When I was a kid, everyone knew that the pretty girls in the ads were all ‘airbrushed’. That was the term. Oh, she’s not THAT pretty really. She’s been airbrushed.
And your high school yearbooks would show up. Everyone’s photographed acne had been “carefully” doctored by a “professional”. If you lived in my little town, that meant that some chimp had “corrected” the photos with what amounted to a magenta crayon or a mocha crayon, depending not upon race so much, but apparently based on mood or level of drunken rage. Beats me. In fact, my sophomore photo looked a LOT like someone HAD beaten me. The acne had been bad that year, I guess. Couldn’t have been as bad as the great magenta patches, though.
Anyhow, nowadays we don’t airbrush. We photoshop. I have a theory about a wonderful business opportunity. I’m apparently not going to use it, so I’ll throw it out to you guys. Somebody might as well have the fun, and the debt. And the risk. And the nervous flop sweats. Never mind that. This is a hot idea.
Okay, here’s what you do. You move to Jackson Hole, right? And you set up shop in the tourist square, there. Now, what you do is provide the ULTIMATE souvenir! You’ll need a computer, a camera, the latest version of photoshop, some nifty backgrounds that you can shoot anywhere around Jackson Hole, because everywhere around there is GORGEOUS, and one of those monstrously huge commercial printers. People come in. They like to, say, mountain bike or kayak if its Summer, or they ski or snowboard or snowmobile if it’s Winter. Jackson Hole has TWO tourist seasons! Okay, so people come in and they say, “We’ve just been out mountain biking! We’d like to have a poster of US, doing that just outside town!” You say, “Certainly sir and madam! Would you care to choose from our backgrounds here?” They choose some great shot of the surrounding hotdogginess. They choose photos of two mountain biker bodies that look enough like themselves, or they opt to stand in front of your camera with their own bicycles and filthy sweaty bodies (Put the photo area near the FRONT of your shoppe) You get a photo of their heads either way…Then you PHOTOSHOP them a poster of themselves doing cool stuff! If it’s a FUNNY version, like with big caricature heads (for easy recognition and all, caricatures have large heads, which are the important parts… at least you HOPE your face is more important than your li’l cartoon background) then you can do a poster with lots of crazy stuff- bicycles shooting off cliffs, hopping on clouds, tearing past Jackalopes, giving the finger to passing mountain lions… whatever!

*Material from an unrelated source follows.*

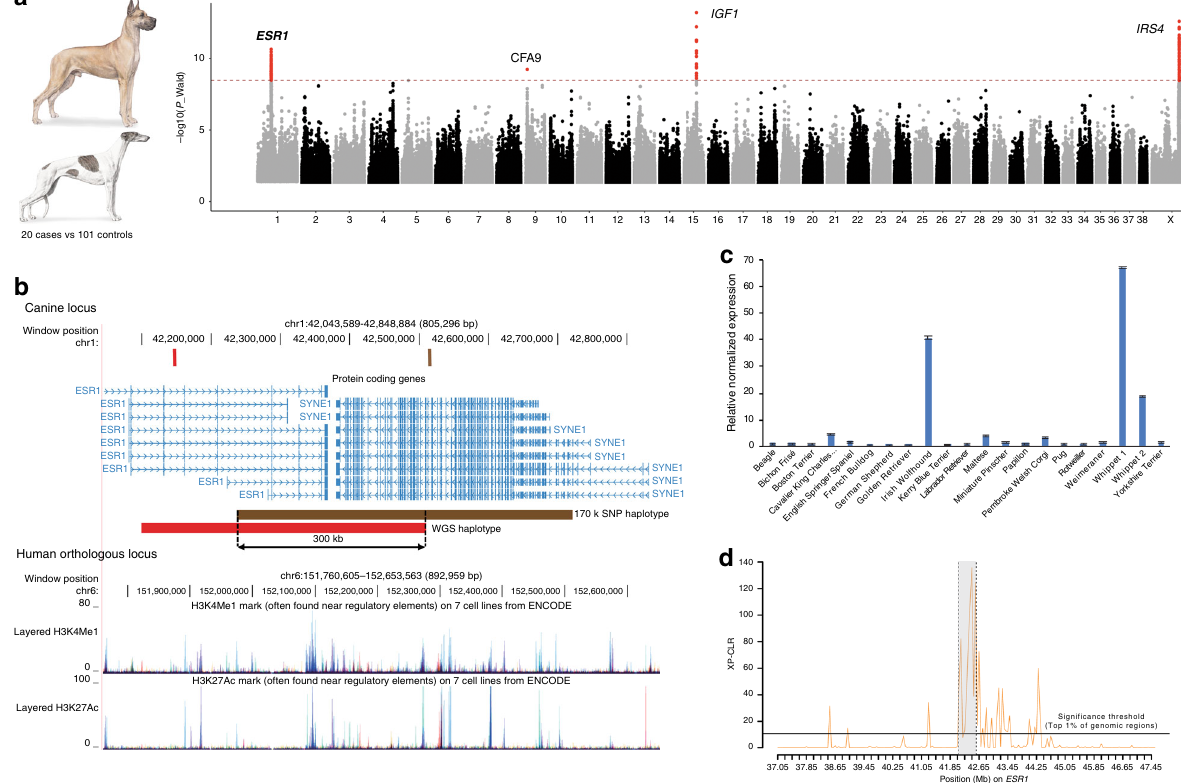
Fig. 4 ESR1 and the long leg phenotype in dogs. a Manhattan plots showing statistical signi fi cance ( − log10 scale) for the 30,000 most associated biallelic variants for each canine autosome, and all variants for the X chromosome ( X -axis) for the long-leg phenotype observed in Sighthounds, Great Dane, and Great Pyrenees. We distinguish four peaks: one peak pinpointing ESR1 gene on chromosome 1, one locus on CFA9 without any candidate genes in the interval, and IGF1 (CFA15) and IRS4 (CFAX) previously associated with height variation in dogs. Images to the left are Great Dane (top) and Greyhound (bottom). b UCSC genome browser showing the ESR1 locus in dog (top) and human (bottom). Vertical bars correspond to the most associated variants identi fi ed with the 722 genomes (in red), and the 855 dogs genotyped on 170k SNP array (in brown), and horizontal bars represent the homozygous haplotype observed. The bottom panel represents the human orthologous locus with tracks corresponding to the H3K4me1 and H3K27ac chromatin signals annotated by the ENCODE project 55 . c Expression level of ESR1 in a panel of 20 breeds, showing high expression in the Sighthounds, Irish Wolfhound and Whippet, in comparison to six different breeds with average leg length. Y -axis represents the relative normalized expression. d XP-CLR plot on ESR1 locus comparing Sighthounds (long legs breeds) with normal-sized legs breeds. We detected a signi fi cant selection signature located on ESR1 locus (in grey). Horizontal lines represent the empirical top 1% of genomic regions. Source data are provided as a Source Data fi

Awesome! You print them a poster, then offer them greeting cards, tote bags, Tshirts, and all the rest with themselves (skillfully photoshopped in clever tones of magenta) all over Jackson Hole!
There you go. Instant tourist GOLD. And if you need me to come to Jackson Hole for a couple of weeks a year to fill in while your photoshop jockey goes on vacation to Peavine PA (the total opposite of Jackson Hole) well, then, I’m available! Need proof? Find Jeff’s shadow in the photo above. I took it off the rock where he was doing a trackstand. I put it where it needed to be.
Welcome to the Red Bull Rampage!
I really need to get my bike fixed. I haven’t had a near-death experience in like, forever.
I’ve only knocked myself out once on a bike, and I haven’t broken a bone in a bike crash yet (knock wood) I usually come away feeling like I didn’t push myself enough or something.
I know a guy who does something similar in a tourist trap that is supposed to simulate an old timey mining town. He photoshops people’s heads into tintype photographs, and manages the “general store”/gift shop. It was supposed to be a summer job out of college, but he’s still doing it 10 years later. He hates every minute of it, but you would never know it by the act he puts on.
Maybe he would like it more if he were photoshopping heads onto people SKYDIVING OVER JACKSON HOLE!! Woohooo!